Problem requirements:
Please reproduce the records word for word from their first line through the line that contains "penting untuk menciptakan", including both of those lines.

Records for the task:

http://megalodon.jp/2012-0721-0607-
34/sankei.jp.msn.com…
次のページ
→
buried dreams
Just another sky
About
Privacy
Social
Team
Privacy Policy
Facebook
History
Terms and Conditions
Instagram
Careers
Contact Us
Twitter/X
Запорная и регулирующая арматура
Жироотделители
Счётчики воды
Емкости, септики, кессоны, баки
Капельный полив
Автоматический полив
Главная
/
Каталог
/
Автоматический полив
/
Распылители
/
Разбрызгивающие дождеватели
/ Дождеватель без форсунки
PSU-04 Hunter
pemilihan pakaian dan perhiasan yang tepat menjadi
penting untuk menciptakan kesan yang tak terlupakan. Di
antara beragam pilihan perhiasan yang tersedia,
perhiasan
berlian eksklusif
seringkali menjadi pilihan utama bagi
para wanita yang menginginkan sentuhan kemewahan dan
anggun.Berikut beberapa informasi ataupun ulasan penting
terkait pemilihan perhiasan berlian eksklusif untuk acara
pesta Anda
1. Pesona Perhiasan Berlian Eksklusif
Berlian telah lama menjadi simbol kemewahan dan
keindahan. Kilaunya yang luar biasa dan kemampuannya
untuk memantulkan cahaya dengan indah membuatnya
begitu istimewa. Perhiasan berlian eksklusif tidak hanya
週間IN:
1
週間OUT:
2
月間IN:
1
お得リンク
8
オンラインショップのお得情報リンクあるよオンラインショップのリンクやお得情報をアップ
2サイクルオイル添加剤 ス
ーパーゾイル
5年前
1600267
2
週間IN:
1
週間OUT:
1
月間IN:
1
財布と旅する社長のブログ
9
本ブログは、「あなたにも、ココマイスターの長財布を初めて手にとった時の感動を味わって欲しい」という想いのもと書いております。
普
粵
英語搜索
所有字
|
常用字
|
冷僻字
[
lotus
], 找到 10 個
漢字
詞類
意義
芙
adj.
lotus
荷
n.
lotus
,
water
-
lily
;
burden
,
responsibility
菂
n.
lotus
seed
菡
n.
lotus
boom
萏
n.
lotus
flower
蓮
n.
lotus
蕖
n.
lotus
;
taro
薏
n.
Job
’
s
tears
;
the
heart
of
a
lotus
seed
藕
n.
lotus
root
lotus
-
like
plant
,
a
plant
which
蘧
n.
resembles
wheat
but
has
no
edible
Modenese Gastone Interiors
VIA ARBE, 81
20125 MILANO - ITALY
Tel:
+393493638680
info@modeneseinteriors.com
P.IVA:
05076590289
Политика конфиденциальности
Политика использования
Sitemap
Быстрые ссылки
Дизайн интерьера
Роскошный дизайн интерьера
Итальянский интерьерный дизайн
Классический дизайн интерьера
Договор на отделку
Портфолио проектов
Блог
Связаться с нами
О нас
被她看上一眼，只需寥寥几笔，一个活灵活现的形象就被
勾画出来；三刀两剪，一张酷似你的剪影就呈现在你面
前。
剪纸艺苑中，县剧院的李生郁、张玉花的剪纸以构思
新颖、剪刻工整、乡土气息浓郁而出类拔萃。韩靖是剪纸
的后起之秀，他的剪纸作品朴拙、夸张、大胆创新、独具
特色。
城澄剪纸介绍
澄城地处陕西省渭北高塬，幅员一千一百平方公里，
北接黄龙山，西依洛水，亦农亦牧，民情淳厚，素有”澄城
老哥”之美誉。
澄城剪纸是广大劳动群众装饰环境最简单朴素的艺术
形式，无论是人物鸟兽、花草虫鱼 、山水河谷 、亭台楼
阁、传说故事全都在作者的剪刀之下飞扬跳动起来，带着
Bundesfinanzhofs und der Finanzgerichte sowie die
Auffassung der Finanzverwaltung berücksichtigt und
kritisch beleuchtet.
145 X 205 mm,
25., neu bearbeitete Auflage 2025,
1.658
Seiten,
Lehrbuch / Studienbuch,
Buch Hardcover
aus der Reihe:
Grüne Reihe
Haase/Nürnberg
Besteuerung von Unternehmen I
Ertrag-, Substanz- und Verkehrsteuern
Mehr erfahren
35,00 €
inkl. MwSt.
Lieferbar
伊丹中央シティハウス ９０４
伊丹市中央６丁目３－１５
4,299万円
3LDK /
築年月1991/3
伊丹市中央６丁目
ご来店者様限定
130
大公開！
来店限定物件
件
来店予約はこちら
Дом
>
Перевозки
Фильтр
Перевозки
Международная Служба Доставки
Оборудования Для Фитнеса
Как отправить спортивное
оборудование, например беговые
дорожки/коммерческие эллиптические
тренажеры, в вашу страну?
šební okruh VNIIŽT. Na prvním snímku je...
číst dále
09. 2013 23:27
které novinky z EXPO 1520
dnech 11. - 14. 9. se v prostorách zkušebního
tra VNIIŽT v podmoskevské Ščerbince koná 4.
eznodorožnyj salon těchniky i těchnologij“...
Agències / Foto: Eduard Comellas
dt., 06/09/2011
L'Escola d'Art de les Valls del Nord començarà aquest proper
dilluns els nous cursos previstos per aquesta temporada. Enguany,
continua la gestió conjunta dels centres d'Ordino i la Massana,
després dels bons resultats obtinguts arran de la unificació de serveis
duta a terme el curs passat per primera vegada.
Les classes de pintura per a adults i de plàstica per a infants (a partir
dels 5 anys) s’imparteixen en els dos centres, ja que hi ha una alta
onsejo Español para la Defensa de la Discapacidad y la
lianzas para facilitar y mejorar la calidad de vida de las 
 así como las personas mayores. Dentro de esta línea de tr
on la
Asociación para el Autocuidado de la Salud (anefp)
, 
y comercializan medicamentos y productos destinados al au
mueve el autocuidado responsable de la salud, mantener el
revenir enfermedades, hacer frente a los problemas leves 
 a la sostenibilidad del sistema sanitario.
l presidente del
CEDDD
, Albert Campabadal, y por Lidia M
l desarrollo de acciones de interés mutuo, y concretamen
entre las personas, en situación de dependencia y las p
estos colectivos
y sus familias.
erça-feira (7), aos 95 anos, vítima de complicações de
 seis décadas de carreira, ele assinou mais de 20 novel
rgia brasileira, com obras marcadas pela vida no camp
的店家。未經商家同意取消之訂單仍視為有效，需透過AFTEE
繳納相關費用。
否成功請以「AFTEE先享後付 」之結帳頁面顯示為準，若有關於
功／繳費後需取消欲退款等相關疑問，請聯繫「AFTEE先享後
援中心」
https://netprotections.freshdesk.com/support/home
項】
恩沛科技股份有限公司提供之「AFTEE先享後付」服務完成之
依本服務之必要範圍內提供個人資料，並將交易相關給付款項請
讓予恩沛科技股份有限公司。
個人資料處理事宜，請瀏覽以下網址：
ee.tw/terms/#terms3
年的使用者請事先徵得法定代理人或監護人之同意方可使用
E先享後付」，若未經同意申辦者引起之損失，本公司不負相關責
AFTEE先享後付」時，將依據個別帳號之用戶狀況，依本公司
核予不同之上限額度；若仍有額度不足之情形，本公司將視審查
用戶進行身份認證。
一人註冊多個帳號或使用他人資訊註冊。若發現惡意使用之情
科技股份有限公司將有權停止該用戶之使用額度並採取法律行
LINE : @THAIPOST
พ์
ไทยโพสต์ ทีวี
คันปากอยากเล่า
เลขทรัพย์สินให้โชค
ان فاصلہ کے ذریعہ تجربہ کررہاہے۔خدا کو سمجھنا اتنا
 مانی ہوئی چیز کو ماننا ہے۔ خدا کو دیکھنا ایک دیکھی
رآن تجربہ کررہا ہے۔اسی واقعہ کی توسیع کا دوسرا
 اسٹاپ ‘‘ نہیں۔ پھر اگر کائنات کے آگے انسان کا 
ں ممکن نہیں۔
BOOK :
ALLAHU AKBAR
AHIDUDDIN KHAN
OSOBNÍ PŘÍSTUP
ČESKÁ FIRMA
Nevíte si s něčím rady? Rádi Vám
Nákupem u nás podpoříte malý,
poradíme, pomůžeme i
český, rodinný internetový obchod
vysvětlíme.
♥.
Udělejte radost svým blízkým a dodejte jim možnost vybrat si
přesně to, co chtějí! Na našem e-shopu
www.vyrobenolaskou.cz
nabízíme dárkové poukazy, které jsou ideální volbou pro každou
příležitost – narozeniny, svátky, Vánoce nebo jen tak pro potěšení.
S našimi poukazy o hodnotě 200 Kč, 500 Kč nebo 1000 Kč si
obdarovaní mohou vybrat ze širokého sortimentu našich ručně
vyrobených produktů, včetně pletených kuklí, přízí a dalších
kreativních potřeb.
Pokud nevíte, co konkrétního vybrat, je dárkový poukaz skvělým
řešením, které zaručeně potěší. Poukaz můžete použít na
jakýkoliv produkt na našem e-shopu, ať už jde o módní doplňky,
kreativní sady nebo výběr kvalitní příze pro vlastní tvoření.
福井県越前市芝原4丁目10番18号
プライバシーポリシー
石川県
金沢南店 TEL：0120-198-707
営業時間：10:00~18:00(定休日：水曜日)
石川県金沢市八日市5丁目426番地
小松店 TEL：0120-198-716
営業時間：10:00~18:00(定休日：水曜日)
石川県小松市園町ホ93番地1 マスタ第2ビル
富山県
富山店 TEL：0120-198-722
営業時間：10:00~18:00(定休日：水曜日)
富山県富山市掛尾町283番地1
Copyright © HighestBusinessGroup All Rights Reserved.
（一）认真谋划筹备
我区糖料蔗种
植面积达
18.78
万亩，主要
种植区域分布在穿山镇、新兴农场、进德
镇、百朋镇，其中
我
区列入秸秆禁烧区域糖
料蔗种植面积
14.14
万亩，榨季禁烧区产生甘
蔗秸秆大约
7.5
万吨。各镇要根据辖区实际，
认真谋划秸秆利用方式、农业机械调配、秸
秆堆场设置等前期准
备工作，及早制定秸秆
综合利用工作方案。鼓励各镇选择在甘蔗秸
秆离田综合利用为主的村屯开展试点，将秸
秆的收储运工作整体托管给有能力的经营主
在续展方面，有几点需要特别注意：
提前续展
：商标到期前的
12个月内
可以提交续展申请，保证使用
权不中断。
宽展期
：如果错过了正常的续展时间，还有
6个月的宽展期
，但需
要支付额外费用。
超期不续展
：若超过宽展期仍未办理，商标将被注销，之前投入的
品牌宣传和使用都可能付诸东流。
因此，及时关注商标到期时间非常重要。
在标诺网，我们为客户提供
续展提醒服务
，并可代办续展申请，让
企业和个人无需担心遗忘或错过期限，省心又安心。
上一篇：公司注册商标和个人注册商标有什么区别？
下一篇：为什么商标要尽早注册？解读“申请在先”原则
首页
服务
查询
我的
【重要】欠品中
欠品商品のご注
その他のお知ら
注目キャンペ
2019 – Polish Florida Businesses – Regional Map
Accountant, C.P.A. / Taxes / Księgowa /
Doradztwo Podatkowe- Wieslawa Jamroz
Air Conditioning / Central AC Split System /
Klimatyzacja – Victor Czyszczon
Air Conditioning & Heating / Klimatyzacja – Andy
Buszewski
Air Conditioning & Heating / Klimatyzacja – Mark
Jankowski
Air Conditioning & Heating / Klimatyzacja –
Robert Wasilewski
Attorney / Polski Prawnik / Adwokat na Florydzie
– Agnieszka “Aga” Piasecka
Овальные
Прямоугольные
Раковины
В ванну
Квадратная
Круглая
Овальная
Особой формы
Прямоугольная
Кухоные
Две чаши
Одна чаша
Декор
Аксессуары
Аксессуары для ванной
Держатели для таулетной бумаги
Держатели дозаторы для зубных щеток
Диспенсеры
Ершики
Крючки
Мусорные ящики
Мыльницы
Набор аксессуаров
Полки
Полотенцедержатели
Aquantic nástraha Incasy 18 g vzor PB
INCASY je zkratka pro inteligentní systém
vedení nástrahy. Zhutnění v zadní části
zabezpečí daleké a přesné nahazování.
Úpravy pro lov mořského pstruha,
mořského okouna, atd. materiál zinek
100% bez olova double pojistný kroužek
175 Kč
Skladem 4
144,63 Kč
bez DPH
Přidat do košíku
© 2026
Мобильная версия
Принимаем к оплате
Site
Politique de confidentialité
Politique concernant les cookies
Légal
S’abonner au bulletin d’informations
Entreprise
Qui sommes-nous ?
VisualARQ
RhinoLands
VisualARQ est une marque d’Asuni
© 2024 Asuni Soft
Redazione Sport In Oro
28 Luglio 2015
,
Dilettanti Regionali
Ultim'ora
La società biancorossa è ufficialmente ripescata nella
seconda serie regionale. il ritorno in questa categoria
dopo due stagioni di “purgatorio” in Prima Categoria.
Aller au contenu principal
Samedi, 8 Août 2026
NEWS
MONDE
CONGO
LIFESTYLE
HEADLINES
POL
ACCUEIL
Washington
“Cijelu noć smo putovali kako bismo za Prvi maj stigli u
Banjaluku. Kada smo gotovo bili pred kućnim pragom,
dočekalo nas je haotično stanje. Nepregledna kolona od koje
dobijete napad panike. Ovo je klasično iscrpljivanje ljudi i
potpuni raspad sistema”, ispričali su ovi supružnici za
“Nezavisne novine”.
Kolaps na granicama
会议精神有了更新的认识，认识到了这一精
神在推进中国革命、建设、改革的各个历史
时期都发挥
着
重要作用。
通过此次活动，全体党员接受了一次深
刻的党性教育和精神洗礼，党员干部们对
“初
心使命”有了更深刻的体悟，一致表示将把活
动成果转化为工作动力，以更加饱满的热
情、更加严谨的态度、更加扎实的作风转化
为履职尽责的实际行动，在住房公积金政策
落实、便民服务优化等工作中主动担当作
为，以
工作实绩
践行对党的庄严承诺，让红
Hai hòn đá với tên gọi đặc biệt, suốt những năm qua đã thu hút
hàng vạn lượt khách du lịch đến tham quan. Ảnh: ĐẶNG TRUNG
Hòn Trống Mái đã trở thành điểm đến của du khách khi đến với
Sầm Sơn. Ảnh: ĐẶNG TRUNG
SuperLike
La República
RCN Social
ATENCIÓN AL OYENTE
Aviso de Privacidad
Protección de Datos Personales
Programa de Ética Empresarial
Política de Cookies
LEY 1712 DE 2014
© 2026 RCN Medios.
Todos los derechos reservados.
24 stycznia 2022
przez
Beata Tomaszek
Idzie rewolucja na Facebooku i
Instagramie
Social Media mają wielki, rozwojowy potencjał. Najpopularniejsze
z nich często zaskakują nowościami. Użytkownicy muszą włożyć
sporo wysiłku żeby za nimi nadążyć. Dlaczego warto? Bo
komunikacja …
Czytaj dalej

Reply to the task:
http://megalodon.jp/2012-0721-0607-
34/sankei.jp.msn.com…
次のページ
→
buried dreams
Just another sky
About
Privacy
Social
Team
Privacy Policy
Facebook
History
Terms and Conditions
Instagram
Careers
Contact Us
Twitter/X
Запорная и регулирующая арматура
Жироотделители
Счётчики воды
Емкости, септики, кессоны, баки
Капельный полив
Автоматический полив
Главная
/
Каталог
/
Автоматический полив
/
Распылители
/
Разбрызгивающие дождеватели
/ Дождеватель без форсунки
PSU-04 Hunter
pemilihan pakaian dan perhiasan yang tepat menjadi
penting untuk menciptakan kesan yang tak terlupakan. Di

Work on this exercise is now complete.